# Install the ucimlrepo package

In [None]:
# The following line installs the ucimlrepo package, 
# which is used to fetch datasets from the UCI Machine Learning Repository
# If you have installed the ucimlrepo package, you can skip this line
# !pip install ucimlrepo

# Import the dataset

In [2]:
# Import the pandas library for data manipulation and analysis
import pandas as pd

# https://archive.ics.uci.edu/dataset/222/bank+marketing
# Import the fetch_ucirepo function from the ucimlrepo package
from ucimlrepo import fetch_ucirepo

# Fetch the bank marketing dataset from the UCI repository using its ID
bank_marketing = fetch_ucirepo(id=222)

In [None]:
# Extract the features (independent variables) from the dataset
X = bank_marketing.data.features

# Extract the targets (dependent variable) from the dataset
y = bank_marketing.data.targets

# Get the names of the feature columns
features_names = X.columns

# Get the name of the target column
target_name = y.columns[0]

# Print the shape (number of rows and columns) of the features dataframe
print(f"Shape of features: {X.shape}")

# Print the shape (number of rows and columns) of the targets dataframe
print(f"Shape of targets: {y.shape}")

# Print the names of the feature columns
print(f"Features names: {features_names}")

# Print the name of the target column
print(f"Target name: {target_name}")

# Reset the bank_marketing variable to free up memory
bank_marketing = 0

In [None]:
# Display the first 5 rows of the features dataframe to get an overview of the input data
X.head()

In [None]:
# Display the first 5 rows of the targets dataframe to get an overview of the target data
y.head()

In [None]:
# Count the classes of the target variable
# Loop through each unique class in the target variable
for i in y[target_name].unique():
    # Print the class label and the count of occurrences of that class in the target variable
    print(f"Class {i}: {y[target_name].value_counts()[i]}")

In [None]:
# Count missing values of target variable
missing_values = y.isnull().sum()
print(f"Missing values of target variable: {missing_values}")

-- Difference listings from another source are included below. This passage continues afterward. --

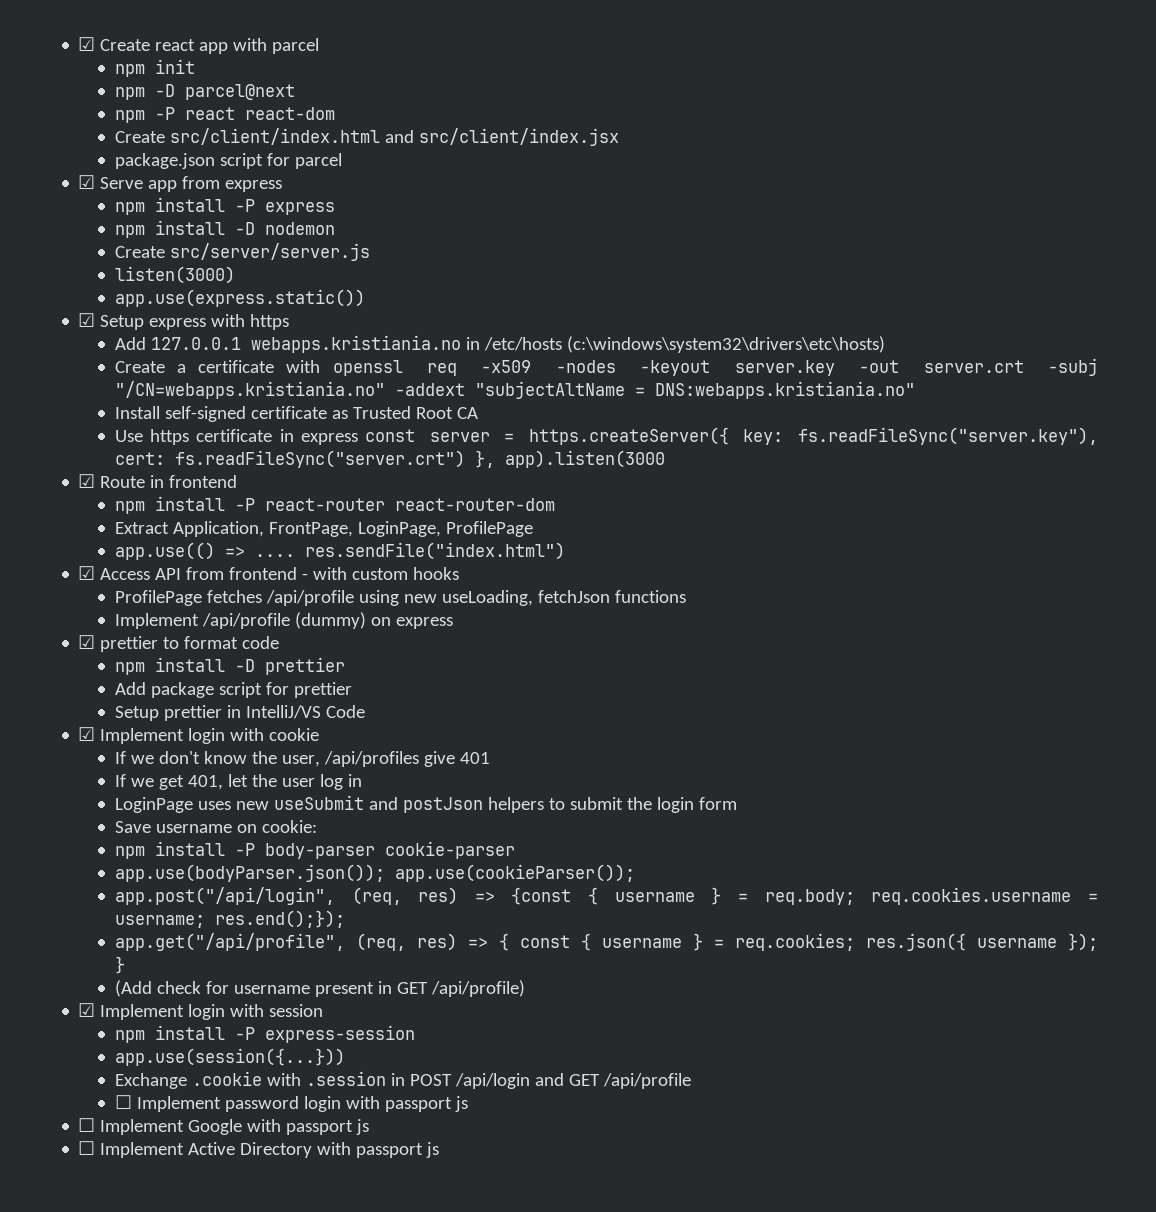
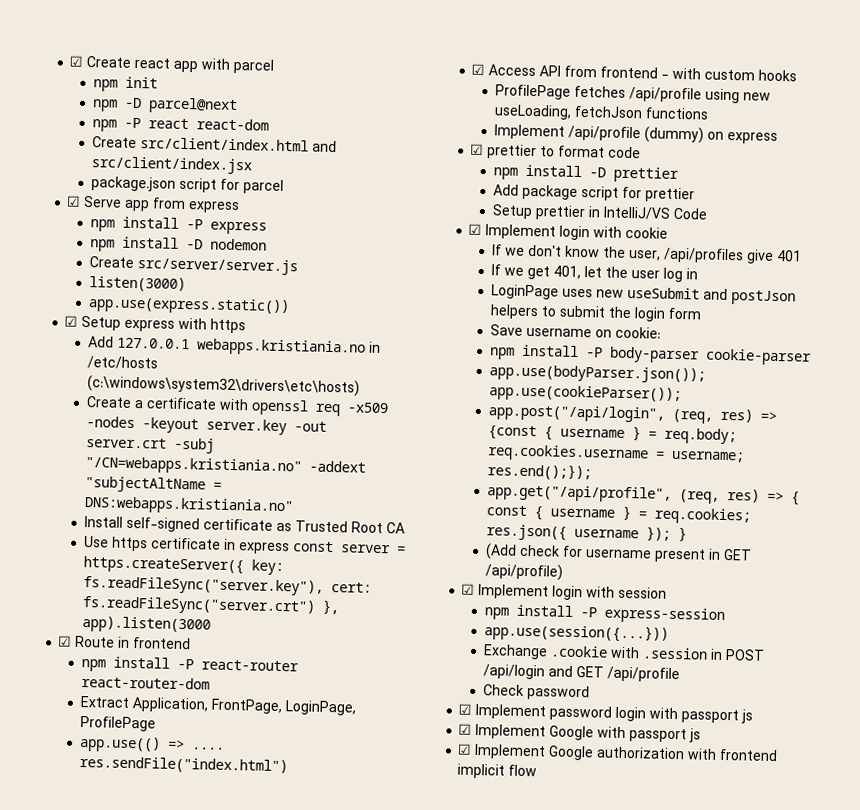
[114,1095,132,1109] ☐ -> [482,684,590,701] [458,703,473,715] Check password // ☑
[78,1118,96,1132] ☐ -> [458,723,473,735] ☑
[78,1141,440,1158] ☐ Implement Active Directory with passport js -> [457,743,779,762] [457,763,538,779] ☑ Implement Google authorization with frontend implicit flow

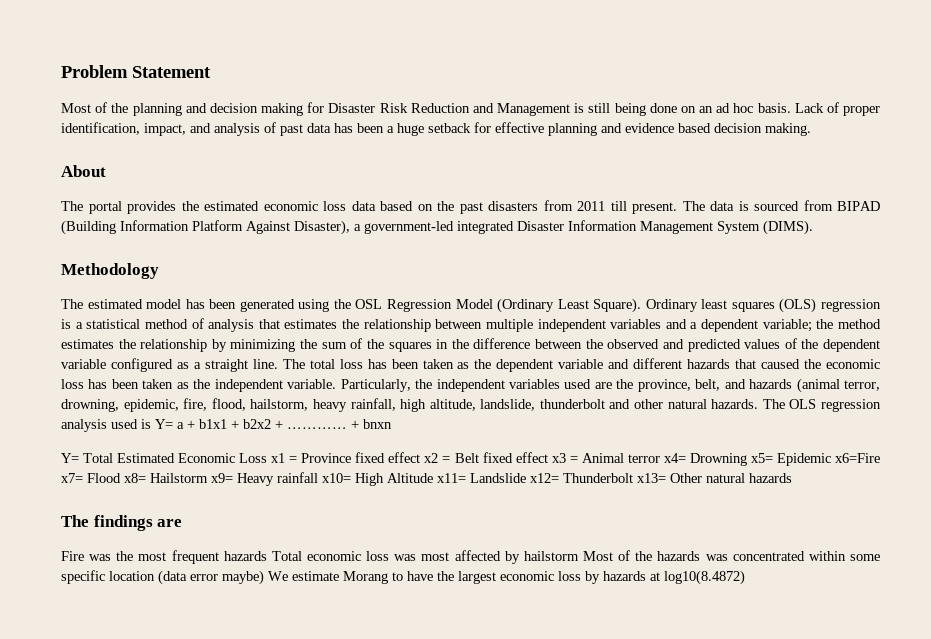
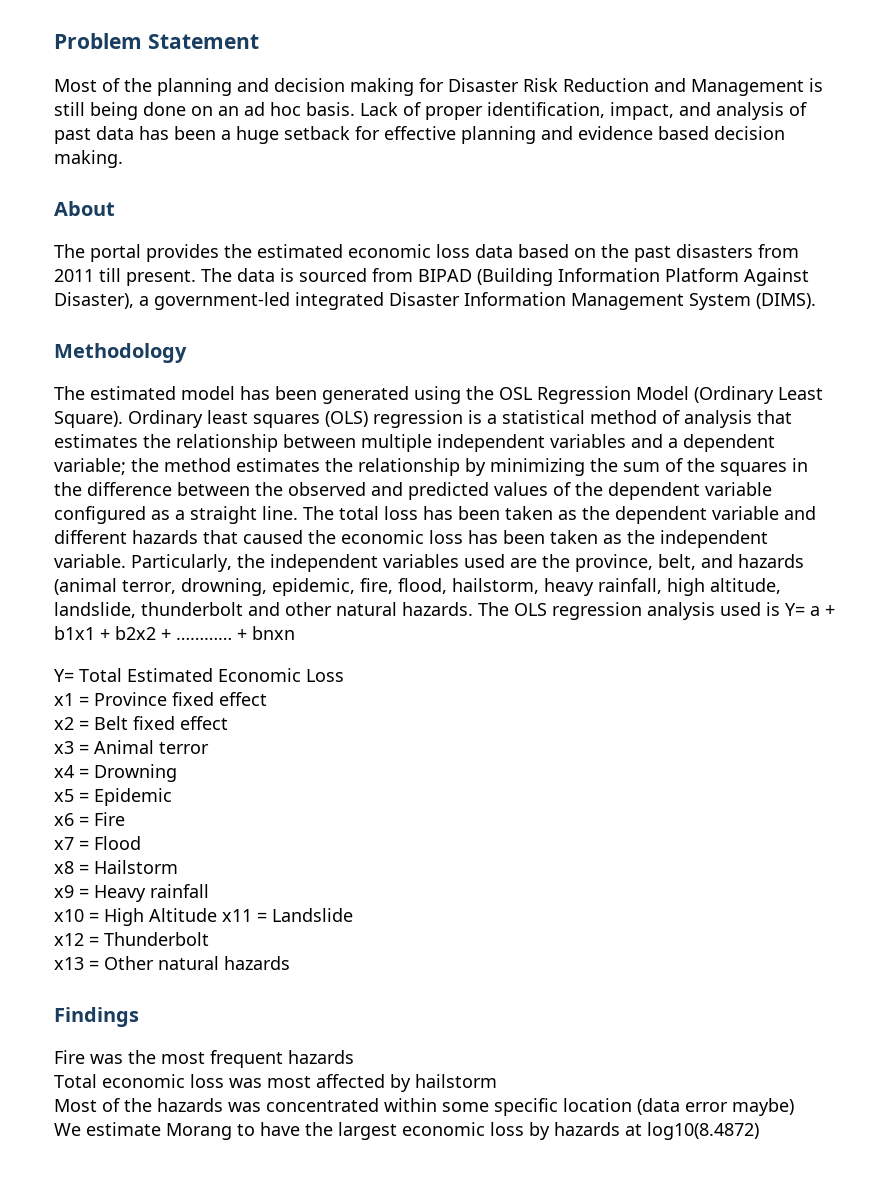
(268, 458) none -> (344, 675) //
(421, 457) none -> (267, 699) //
(548, 457) none -> (228, 723) //
[663,453,686,463] x4= -> [54,765,89,778] // x4 =
[750,453,773,463] x5= -> [54,789,89,802] // x5 =
[835,453,881,463] [61,473,83,483] x6=Fire x7= -> [54,812,125,826] [54,837,89,850] // x6 = Fire // x7 =
[124,473,146,483] x8= -> [54,861,89,874] // x8 =
[211,473,233,483] x9= -> [54,885,89,898] // x9 =
[322,473,466,486] x10= High Altitude x11= -> [54,908,267,926] // x10 = High Altitude x11 =
[530,473,559,483] x12= -> [54,933,99,946] // x12 =
[637,473,666,483] x13= -> [54,957,99,970] // x13 =
[61,515,183,531] The findings are -> [54,1007,139,1027] Findings
(267, 556) none -> (354, 1057) //
(579, 556) none -> (497, 1081) //
(264, 577) none -> (794, 1107) //

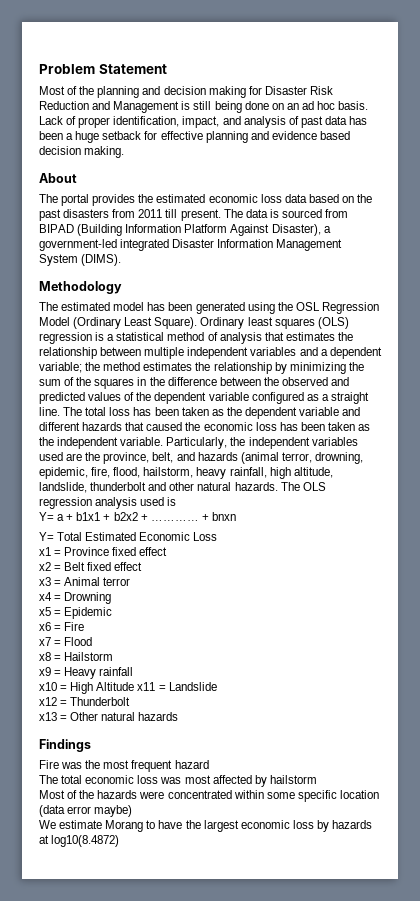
(780, 609) none -> (177, 501) //
[288,1050,354,1064] [54,1074,97,1088] hazards // Total -> [174,760,209,769] [39,775,83,784] hazard // The total
[228,1102,261,1112] was -> [139,791,165,799] were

# Count the number of missing values in each column
missing_values = X.isnull().sum()
print(missing_values)

In [None]:
# Remove the columns with missing values from the features dataframe
# axis=1 specifies that we are dropping columns (not rows)
# dropna() is a pandas function that removes missing values
# By default, dropna() removes rows with missing values, 
# but setting axis=1 changes it to remove columns instead
X = X.dropna(axis=1)
# Print the shape of the features dataframe after removing the columns with missing values
print(X.shape)

In [None]:
# print the data type of the features
print(X.dtypes)
# print the data type of the target variable
print(y.dtypes)

In [10]:
# Encode the categorical variables using one-hot encoding
# One-hot encoding converts categorical variables into a form that can be provided to ML algorithms to do a better job in prediction.
# It creates new binary columns, each representing a unique category in the original column.
# For example, if a column 'color' has three categories ['red', 'green', 'blue'], one-hot encoding will create three new columns:
# 'color_red', 'color_green', and 'color_blue'. Each row will have a 
# True in the column corresponding to its original category and False in the others.
X = pd.get_dummies(X)

In [None]:
# Print the names of the columns after one-hot encoding
# This will help us understand how the categorical variables have been transformed into binary columns
print(X.columns)

# Display the first 5 rows of the encoded data to get an overview of the transformed features
# This will show us how the original categorical values have been converted into binary columns
X.head()